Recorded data
..........

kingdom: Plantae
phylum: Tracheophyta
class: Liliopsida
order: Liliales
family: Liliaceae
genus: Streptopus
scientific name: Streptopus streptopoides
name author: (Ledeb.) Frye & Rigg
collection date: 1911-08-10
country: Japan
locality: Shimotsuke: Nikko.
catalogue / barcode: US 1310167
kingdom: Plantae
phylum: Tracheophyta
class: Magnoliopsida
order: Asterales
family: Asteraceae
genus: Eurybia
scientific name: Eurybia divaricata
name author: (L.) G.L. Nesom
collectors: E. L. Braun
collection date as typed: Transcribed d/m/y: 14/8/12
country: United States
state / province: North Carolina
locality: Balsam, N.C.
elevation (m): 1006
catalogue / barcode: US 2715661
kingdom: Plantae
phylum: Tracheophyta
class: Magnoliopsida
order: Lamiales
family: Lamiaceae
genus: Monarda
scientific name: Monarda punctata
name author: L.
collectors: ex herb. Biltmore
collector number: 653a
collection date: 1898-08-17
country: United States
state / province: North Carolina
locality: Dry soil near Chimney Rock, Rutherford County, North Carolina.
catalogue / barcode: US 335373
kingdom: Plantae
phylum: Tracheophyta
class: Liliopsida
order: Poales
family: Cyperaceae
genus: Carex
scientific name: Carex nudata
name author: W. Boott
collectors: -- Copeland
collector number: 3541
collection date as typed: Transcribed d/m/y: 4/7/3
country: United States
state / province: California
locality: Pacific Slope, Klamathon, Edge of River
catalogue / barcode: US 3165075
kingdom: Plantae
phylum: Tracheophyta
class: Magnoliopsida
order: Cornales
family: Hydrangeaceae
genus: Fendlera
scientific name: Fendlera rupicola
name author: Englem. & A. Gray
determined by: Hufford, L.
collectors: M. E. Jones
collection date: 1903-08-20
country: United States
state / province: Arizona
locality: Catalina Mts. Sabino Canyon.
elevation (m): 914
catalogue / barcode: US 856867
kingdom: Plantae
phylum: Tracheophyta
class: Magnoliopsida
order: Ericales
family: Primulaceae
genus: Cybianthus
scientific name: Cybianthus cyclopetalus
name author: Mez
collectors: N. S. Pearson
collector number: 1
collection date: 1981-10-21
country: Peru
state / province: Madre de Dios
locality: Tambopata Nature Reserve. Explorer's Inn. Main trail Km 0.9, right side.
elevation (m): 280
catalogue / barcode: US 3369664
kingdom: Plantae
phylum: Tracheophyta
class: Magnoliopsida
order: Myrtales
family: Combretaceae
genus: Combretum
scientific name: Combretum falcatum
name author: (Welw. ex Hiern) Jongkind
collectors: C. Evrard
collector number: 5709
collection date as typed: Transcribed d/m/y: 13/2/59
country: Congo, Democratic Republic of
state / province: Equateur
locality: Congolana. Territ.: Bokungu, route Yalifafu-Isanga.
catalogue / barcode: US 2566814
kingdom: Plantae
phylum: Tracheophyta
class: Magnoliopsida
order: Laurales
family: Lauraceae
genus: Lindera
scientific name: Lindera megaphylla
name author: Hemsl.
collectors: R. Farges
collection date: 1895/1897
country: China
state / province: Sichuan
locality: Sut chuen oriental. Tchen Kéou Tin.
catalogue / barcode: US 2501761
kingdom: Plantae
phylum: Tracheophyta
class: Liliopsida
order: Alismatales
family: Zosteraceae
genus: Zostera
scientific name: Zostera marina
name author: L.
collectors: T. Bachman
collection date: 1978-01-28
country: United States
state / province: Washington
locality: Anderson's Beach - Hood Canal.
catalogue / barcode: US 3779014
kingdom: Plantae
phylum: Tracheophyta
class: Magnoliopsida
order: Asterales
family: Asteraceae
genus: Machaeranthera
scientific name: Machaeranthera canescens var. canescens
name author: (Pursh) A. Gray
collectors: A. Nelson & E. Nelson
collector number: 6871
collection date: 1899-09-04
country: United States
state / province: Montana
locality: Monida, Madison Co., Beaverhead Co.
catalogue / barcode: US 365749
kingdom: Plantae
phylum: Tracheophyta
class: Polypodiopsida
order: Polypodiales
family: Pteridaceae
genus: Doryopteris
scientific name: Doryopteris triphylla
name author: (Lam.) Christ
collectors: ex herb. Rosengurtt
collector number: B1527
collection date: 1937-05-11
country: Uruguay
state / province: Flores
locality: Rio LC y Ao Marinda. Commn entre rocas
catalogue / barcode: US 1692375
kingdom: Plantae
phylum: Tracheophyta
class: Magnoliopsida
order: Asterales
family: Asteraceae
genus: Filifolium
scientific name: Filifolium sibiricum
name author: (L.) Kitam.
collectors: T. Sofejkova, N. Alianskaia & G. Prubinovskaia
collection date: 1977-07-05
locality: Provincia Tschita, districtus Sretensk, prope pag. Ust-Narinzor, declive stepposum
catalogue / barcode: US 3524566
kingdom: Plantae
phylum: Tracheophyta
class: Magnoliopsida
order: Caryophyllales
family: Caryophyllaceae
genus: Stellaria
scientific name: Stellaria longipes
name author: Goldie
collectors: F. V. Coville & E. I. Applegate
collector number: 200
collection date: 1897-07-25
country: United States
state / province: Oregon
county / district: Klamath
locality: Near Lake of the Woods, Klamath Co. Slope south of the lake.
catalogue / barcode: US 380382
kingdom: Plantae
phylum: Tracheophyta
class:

..........

What is required: Write out the records again, changing "collectors" to "collected by" everywhere it occurs and leaving all other text unchanged.

Result of the task:
kingdom: Plantae
phylum: Tracheophyta
class: Liliopsida
order: Liliales
family: Liliaceae
genus: Streptopus
scientific name: Streptopus streptopoides
name author: (Ledeb.) Frye & Rigg
collection date: 1911-08-10
country: Japan
locality: Shimotsuke: Nikko.
catalogue / barcode: US 1310167
kingdom: Plantae
phylum: Tracheophyta
class: Magnoliopsida
order: Asterales
family: Asteraceae
genus: Eurybia
scientific name: Eurybia divaricata
name author: (L.) G.L. Nesom
collected by: E. L. Braun
collection date as typed: Transcribed d/m/y: 14/8/12
country: United States
state / province: North Carolina
locality: Balsam, N.C.
elevation (m): 1006
catalogue / barcode: US 2715661
kingdom: Plantae
phylum: Tracheophyta
class: Magnoliopsida
order: Lamiales
family: Lamiaceae
genus: Monarda
scientific name: Monarda punctata
name author: L.
collected by: ex herb. Biltmore
collector number: 653a
collection date: 1898-08-17
country: United States
state / province: North Carolina
locality: Dry soil near Chimney Rock, Rutherford County, North Carolina.
catalogue / barcode: US 335373
kingdom: Plantae
phylum: Tracheophyta
class: Liliopsida
order: Poales
family: Cyperaceae
genus: Carex
scientific name: Carex nudata
name author: W. Boott
collected by: -- Copeland
collector number: 3541
collection date as typed: Transcribed d/m/y: 4/7/3
country: United States
state / province: California
locality: Pacific Slope, Klamathon, Edge of River
catalogue / barcode: US 3165075
kingdom: Plantae
phylum: Tracheophyta
class: Magnoliopsida
order: Cornales
family: Hydrangeaceae
genus: Fendlera
scientific name: Fendlera rupicola
name author: Englem. & A. Gray
determined by: Hufford, L.
collected by: M. E. Jones
collection date: 1903-08-20
country: United States
state / province: Arizona
locality: Catalina Mts. Sabino Canyon.
elevation (m): 914
catalogue / barcode: US 856867
kingdom: Plantae
phylum: Tracheophyta
class: Magnoliopsida
order: Ericales
family: Primulaceae
genus: Cybianthus
scientific name: Cybianthus cyclopetalus
name author: Mez
collected by: N. S. Pearson
collector number: 1
collection date: 1981-10-21
country: Peru
state / province: Madre de Dios
locality: Tambopata Nature Reserve. Explorer's Inn. Main trail Km 0.9, right side.
elevation (m): 280
catalogue / barcode: US 3369664
kingdom: Plantae
phylum: Tracheophyta
class: Magnoliopsida
order: Myrtales
family: Combretaceae
genus: Combretum
scientific name: Combretum falcatum
name author: (Welw. ex Hiern) Jongkind
collected by: C. Evrard
collector number: 5709
collection date as typed: Transcribed d/m/y: 13/2/59
country: Congo, Democratic Republic of
state / province: Equateur
locality: Congolana. Territ.: Bokungu, route Yalifafu-Isanga.
catalogue / barcode: US 2566814
kingdom: Plantae
phylum: Tracheophyta
class: Magnoliopsida
order: Laurales
family: Lauraceae
genus: Lindera
scientific name: Lindera megaphylla
name author: Hemsl.
collected by: R. Farges
collection date: 1895/1897
country: China
state / province: Sichuan
locality: Sut chuen oriental. Tchen Kéou Tin.
catalogue / barcode: US 2501761
kingdom: Plantae
phylum: Tracheophyta
class: Liliopsida
order: Alismatales
family: Zosteraceae
genus: Zostera
scientific name: Zostera marina
name author: L.
collected by: T. Bachman
collection date: 1978-01-28
country: United States
state / province: Washington
locality: Anderson's Beach - Hood Canal.
catalogue / barcode: US 3779014
kingdom: Plantae
phylum: Tracheophyta
class: Magnoliopsida
order: Asterales
family: Asteraceae
genus: Machaeranthera
scientific name: Machaeranthera canescens var. canescens
name author: (Pursh) A. Gray
collected by: A. Nelson & E. Nelson
collector number: 6871
collection date: 1899-09-04
country: United States
state / province: Montana
locality: Monida, Madison Co., Beaverhead Co.
catalogue / barcode: US 365749
kingdom: Plantae
phylum: Tracheophyta
class: Polypodiopsida
order: Polypodiales
family: Pteridaceae
genus: Doryopteris
scientific name: Doryopteris triphylla
name author: (Lam.) Christ
collected by: ex herb. Rosengurtt
collector number: B1527
collection date: 1937-05-11
country: Uruguay
state / province: Flores
locality: Rio LC y Ao Marinda. Commn entre rocas
catalogue / barcode: US 1692375
kingdom: Plantae
phylum: Tracheophyta
class: Magnoliopsida
order: Asterales
family: Asteraceae
genus: Filifolium
scientific name: Filifolium sibiricum
name author: (L.) Kitam.
collected by: T. Sofejkova, N. Alianskaia & G. Prubinovskaia
collection date: 1977-07-05
locality: Provincia Tschita, districtus Sretensk, prope pag. Ust-Narinzor, declive stepposum
catalogue / barcode: US 3524566
kingdom: Plantae
phylum: Tracheophyta
class: Magnoliopsida
order: Caryophyllales
family: Caryophyllaceae
genus: Stellaria
scientific name: Stellaria longipes
name author: Goldie
collected by: F. V. Coville & E. I. Applegate
collector number: 200
collection date: 1897-07-25
country: United States
state / province: Oregon
county / district: Klamath
locality: Near Lake of the Woods, Klamath Co. Slope south of the lake.
catalogue / barcode: US 380382
kingdom: Plantae
phylum: Tracheophyta
class:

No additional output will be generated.